Directions:
For the records that follow, please set down exactly the lines between the one holding "M 410,435 L 585,368" and the one holding "M 429,474 L 448,515 L 472,572 L 478,596", inclusive, and only those.

[[ Material for this task open ]]

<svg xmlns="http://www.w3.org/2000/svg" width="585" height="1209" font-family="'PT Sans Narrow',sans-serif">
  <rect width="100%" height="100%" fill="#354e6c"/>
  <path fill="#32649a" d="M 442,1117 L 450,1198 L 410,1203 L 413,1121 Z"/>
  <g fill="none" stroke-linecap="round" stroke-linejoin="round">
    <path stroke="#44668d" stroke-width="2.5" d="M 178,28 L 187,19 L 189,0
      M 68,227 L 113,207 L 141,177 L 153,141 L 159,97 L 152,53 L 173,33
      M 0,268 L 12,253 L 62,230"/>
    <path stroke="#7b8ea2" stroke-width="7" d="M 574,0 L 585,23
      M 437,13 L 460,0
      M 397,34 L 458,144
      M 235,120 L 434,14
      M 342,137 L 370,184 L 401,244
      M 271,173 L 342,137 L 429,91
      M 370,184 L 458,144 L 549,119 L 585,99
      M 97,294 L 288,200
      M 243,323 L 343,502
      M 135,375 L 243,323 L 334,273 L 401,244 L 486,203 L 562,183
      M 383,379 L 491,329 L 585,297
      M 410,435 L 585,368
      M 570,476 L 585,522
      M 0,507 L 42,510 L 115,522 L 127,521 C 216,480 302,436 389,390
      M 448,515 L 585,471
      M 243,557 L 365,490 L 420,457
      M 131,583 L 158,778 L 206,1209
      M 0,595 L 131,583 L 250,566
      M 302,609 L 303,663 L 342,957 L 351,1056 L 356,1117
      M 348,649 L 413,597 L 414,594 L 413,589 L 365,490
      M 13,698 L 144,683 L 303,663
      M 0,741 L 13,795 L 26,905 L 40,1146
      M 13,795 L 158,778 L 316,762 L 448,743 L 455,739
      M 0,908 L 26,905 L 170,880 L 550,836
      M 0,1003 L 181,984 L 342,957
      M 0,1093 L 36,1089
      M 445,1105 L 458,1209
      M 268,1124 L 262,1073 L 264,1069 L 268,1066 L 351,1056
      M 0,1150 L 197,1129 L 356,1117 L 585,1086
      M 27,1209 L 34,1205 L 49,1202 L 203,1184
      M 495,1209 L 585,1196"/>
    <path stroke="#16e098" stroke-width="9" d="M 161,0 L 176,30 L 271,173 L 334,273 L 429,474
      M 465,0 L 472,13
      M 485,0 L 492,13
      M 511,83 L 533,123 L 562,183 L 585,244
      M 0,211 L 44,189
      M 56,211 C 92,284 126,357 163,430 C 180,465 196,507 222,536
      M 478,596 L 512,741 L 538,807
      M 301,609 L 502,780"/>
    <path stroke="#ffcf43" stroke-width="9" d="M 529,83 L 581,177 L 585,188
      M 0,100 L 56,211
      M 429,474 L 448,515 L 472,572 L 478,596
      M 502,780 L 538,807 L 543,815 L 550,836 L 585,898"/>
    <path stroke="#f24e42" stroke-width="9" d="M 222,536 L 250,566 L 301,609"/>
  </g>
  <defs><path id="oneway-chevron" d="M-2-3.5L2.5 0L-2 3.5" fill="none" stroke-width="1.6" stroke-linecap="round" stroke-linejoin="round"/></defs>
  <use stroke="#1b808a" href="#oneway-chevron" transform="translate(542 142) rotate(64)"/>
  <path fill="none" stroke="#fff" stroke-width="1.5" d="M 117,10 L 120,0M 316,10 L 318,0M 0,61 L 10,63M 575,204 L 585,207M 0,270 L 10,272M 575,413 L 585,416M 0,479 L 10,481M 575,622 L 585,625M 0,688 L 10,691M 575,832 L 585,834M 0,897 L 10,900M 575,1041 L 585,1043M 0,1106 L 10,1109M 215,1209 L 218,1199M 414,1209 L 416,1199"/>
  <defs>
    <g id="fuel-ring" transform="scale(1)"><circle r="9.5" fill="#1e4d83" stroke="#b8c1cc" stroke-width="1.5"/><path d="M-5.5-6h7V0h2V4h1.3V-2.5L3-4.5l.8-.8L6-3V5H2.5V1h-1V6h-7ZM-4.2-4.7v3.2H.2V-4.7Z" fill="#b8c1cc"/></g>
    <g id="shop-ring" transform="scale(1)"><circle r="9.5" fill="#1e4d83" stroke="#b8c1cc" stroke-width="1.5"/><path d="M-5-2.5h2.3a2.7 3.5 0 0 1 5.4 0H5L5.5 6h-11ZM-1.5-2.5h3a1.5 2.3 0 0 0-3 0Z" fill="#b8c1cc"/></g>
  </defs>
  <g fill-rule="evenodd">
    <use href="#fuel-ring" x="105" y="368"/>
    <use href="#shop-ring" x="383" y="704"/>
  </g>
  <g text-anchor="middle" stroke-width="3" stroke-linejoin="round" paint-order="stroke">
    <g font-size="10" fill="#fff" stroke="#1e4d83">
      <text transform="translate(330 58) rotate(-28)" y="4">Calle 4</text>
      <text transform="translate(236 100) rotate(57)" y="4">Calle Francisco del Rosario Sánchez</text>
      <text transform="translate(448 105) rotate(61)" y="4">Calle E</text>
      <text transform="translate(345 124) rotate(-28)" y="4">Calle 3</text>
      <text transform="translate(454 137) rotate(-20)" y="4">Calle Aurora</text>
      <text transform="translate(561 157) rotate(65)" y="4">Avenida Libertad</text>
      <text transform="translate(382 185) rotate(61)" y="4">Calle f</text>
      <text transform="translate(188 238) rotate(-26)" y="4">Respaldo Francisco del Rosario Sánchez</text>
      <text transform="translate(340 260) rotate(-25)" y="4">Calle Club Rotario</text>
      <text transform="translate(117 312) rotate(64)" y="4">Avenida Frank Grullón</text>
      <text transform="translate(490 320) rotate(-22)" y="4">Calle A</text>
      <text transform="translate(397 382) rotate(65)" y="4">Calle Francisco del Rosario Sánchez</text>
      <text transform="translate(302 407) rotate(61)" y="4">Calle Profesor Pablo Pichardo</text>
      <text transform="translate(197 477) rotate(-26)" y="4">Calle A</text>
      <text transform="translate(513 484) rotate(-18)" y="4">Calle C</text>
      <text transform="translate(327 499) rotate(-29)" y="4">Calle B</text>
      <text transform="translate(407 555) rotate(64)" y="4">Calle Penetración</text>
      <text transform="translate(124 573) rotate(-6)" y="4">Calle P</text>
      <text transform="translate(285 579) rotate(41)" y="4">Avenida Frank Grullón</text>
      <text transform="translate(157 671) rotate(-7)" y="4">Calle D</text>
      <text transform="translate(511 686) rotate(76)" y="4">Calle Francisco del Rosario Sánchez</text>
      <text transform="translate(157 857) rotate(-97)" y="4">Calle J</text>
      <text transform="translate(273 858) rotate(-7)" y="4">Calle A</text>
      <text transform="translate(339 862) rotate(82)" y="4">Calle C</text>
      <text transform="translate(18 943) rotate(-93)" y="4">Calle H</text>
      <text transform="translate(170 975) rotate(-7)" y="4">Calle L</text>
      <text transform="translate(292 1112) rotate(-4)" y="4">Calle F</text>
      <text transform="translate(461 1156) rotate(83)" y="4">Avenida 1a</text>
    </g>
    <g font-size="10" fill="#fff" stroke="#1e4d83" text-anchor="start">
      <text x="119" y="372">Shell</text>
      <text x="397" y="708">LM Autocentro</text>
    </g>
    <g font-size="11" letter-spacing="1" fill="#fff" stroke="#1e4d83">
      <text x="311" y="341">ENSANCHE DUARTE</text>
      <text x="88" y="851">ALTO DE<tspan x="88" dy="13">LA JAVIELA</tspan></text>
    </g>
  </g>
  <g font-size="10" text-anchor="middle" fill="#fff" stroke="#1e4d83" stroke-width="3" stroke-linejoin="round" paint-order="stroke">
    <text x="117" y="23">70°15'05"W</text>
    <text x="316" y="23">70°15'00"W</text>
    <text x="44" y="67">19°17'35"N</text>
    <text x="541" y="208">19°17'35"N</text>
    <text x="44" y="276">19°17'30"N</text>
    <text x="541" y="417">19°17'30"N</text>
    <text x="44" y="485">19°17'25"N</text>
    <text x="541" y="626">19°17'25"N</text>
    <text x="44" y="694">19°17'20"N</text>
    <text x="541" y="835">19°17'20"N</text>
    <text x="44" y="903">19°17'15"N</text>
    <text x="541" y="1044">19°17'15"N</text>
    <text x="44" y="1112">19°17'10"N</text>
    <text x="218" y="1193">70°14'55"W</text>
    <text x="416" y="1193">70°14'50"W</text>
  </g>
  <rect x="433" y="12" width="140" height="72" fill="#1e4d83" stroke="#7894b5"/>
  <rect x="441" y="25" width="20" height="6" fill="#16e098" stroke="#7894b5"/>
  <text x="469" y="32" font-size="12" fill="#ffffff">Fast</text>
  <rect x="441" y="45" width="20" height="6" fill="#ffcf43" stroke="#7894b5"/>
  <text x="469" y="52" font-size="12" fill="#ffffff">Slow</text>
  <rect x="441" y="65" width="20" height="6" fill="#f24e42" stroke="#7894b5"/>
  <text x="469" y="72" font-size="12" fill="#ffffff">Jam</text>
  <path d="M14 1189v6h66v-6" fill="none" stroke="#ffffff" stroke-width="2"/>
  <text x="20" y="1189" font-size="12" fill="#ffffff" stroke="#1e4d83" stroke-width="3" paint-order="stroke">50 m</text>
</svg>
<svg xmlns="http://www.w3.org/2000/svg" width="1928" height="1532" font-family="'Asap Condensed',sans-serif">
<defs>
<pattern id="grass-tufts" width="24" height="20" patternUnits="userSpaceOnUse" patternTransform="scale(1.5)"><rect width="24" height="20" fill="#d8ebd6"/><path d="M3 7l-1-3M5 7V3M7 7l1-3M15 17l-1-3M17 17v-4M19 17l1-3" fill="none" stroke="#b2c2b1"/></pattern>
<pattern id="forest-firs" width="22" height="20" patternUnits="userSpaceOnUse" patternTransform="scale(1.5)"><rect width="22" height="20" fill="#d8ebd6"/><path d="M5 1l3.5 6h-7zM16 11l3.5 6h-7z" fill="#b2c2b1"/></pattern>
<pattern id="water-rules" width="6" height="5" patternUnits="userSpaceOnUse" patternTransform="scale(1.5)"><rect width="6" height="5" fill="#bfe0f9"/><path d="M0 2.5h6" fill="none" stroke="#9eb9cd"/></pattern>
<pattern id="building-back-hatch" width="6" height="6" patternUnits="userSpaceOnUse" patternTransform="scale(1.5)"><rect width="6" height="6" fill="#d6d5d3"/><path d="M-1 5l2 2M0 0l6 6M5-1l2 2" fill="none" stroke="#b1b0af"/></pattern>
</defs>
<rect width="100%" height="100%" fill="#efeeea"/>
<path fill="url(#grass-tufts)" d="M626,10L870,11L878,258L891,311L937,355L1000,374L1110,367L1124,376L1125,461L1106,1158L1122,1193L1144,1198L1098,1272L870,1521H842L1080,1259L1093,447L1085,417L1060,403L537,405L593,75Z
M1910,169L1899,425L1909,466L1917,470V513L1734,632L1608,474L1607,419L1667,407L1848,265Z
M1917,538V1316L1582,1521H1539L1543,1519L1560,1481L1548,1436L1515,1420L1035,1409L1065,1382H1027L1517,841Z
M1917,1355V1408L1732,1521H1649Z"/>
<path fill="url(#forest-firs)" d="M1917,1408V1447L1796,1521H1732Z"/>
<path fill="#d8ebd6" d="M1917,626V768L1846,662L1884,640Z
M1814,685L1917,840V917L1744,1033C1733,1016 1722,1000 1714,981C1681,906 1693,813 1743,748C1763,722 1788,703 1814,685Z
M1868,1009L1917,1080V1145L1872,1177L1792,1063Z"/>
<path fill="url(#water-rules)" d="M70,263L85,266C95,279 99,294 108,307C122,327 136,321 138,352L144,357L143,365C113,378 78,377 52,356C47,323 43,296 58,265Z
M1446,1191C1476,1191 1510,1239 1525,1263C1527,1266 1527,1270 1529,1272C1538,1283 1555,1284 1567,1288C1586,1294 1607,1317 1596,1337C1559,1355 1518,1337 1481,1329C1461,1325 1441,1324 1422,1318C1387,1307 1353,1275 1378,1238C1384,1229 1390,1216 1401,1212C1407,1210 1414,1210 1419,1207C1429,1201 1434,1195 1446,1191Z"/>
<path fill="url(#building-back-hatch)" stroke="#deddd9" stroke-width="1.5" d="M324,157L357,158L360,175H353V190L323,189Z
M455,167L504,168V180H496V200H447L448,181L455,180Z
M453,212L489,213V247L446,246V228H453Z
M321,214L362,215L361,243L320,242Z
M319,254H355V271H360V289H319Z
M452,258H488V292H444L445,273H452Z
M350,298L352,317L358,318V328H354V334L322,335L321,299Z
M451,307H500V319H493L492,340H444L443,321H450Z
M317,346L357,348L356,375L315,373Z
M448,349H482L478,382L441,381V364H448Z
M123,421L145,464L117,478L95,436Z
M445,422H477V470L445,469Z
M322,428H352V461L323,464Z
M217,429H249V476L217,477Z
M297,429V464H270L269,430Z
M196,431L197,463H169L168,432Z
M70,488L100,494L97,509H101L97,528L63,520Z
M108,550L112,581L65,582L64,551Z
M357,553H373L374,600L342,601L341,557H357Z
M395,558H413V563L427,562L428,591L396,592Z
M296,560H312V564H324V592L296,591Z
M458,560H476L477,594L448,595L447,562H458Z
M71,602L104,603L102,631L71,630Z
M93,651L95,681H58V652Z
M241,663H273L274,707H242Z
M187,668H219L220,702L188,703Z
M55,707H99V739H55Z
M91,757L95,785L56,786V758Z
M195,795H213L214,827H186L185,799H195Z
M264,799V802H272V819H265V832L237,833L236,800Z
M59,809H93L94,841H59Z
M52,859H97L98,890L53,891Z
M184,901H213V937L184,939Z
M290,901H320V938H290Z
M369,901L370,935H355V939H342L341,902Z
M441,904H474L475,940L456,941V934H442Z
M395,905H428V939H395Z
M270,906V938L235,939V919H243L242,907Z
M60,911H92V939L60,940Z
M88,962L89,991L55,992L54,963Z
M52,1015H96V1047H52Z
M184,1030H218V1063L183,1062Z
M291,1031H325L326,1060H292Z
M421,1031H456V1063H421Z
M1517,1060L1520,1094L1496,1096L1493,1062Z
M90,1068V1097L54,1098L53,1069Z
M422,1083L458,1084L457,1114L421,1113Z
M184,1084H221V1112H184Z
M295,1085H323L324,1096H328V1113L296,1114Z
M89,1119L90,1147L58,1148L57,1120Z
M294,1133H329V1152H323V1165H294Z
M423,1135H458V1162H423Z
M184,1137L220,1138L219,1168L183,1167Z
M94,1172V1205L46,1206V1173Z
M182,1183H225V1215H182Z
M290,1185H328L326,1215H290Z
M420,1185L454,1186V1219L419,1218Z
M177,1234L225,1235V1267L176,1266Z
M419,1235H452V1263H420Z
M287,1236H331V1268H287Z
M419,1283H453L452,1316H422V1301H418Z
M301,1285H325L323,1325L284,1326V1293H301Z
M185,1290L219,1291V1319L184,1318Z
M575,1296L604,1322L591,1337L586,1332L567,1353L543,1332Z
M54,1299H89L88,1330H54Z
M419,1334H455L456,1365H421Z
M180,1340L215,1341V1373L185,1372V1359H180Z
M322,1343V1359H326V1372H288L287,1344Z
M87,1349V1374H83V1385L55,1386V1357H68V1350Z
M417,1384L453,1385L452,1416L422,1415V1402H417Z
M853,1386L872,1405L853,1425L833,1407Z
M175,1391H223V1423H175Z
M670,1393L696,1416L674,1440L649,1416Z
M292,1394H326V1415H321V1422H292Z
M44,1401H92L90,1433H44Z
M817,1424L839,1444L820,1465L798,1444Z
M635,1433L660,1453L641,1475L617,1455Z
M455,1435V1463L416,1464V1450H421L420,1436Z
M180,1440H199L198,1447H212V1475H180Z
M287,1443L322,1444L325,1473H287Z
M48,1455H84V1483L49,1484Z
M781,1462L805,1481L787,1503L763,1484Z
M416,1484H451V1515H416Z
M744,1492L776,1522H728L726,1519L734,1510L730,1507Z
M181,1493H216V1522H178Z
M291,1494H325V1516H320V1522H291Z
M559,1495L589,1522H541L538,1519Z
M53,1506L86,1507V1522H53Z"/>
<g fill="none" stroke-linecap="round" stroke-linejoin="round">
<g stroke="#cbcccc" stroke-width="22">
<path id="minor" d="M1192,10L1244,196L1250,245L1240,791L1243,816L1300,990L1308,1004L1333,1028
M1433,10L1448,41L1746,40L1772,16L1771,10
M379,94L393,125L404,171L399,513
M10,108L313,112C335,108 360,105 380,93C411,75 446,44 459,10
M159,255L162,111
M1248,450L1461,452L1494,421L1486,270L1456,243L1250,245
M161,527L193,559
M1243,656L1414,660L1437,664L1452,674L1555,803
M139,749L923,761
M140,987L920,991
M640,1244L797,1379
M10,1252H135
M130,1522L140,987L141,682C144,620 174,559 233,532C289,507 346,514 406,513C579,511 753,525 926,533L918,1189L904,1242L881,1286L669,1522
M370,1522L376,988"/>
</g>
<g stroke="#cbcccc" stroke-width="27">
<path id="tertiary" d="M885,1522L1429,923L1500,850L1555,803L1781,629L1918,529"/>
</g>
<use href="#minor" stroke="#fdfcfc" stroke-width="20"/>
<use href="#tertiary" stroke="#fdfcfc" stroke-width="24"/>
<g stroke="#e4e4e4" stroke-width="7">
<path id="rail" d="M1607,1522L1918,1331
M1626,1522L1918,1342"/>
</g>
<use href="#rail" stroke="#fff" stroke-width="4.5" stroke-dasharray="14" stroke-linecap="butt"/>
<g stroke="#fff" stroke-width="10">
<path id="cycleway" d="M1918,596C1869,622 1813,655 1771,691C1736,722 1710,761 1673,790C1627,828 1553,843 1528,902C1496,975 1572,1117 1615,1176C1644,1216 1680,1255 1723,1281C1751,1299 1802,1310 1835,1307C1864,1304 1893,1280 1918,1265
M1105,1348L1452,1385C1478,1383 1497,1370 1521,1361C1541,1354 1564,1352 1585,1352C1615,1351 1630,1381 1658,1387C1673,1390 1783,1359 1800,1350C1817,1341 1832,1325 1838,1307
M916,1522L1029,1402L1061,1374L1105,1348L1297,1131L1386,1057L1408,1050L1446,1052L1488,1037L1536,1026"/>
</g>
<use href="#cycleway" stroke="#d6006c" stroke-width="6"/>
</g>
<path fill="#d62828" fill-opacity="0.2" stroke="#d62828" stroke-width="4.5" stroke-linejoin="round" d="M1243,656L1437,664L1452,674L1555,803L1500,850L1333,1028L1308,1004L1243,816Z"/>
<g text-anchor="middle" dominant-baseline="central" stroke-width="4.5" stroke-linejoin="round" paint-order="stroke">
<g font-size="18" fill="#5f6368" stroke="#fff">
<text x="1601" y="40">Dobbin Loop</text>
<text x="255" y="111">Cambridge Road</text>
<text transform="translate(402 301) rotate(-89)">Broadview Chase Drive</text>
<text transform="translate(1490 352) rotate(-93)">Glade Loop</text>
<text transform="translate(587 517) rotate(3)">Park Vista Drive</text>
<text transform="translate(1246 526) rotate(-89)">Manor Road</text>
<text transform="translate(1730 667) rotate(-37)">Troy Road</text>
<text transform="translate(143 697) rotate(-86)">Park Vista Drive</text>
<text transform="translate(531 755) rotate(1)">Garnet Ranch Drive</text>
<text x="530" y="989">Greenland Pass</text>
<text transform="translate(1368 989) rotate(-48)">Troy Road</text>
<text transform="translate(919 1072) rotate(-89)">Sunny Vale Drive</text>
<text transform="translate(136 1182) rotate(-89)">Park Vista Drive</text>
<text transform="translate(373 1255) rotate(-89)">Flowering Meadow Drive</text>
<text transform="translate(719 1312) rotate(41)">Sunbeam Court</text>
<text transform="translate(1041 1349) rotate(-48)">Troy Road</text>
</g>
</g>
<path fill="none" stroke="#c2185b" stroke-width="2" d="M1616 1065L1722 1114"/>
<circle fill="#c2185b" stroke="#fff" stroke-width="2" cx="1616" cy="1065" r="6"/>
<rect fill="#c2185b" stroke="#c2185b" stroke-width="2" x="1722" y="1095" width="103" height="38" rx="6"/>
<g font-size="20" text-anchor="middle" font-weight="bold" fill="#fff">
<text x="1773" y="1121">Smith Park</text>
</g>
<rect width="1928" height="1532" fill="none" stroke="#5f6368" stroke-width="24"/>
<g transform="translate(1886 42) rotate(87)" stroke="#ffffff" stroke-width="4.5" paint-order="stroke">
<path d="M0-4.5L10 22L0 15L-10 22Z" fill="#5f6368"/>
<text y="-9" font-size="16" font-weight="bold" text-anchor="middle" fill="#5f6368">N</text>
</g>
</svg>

[[ Material for this task closed ]]

Reply:
      M 410,435 L 585,368
      M 570,476 L 585,522
      M 0,507 L 42,510 L 115,522 L 127,521 C 216,480 302,436 389,390
      M 448,515 L 585,471
      M 243,557 L 365,490 L 420,457
      M 131,583 L 158,778 L 206,1209
      M 0,595 L 131,583 L 250,566
      M 302,609 L 303,663 L 342,957 L 351,1056 L 356,1117
      M 348,649 L 413,597 L 414,594 L 413,589 L 365,490
      M 13,698 L 144,683 L 303,663
      M 0,741 L 13,795 L 26,905 L 40,1146
      M 13,795 L 158,778 L 316,762 L 448,743 L 455,739
      M 0,908 L 26,905 L 170,880 L 550,836
      M 0,1003 L 181,984 L 342,957
      M 0,1093 L 36,1089
      M 445,1105 L 458,1209
      M 268,1124 L 262,1073 L 264,1069 L 268,1066 L 351,1056
      M 0,1150 L 197,1129 L 356,1117 L 585,1086
      M 27,1209 L 34,1205 L 49,1202 L 203,1184
      M 495,1209 L 585,1196"/>
    <path stroke="#16e098" stroke-width="9" d="M 161,0 L 176,30 L 271,173 L 334,273 L 429,474
      M 465,0 L 472,13
      M 485,0 L 492,13
      M 511,83 L 533,123 L 562,183 L 585,244
      M 0,211 L 44,189
      M 56,211 C 92,284 126,357 163,430 C 180,465 196,507 222,536
      M 478,596 L 512,741 L 538,807
      M 301,609 L 502,780"/>
    <path stroke="#ffcf43" stroke-width="9" d="M 529,83 L 581,177 L 585,188
      M 0,100 L 56,211
      M 429,474 L 448,515 L 472,572 L 478,596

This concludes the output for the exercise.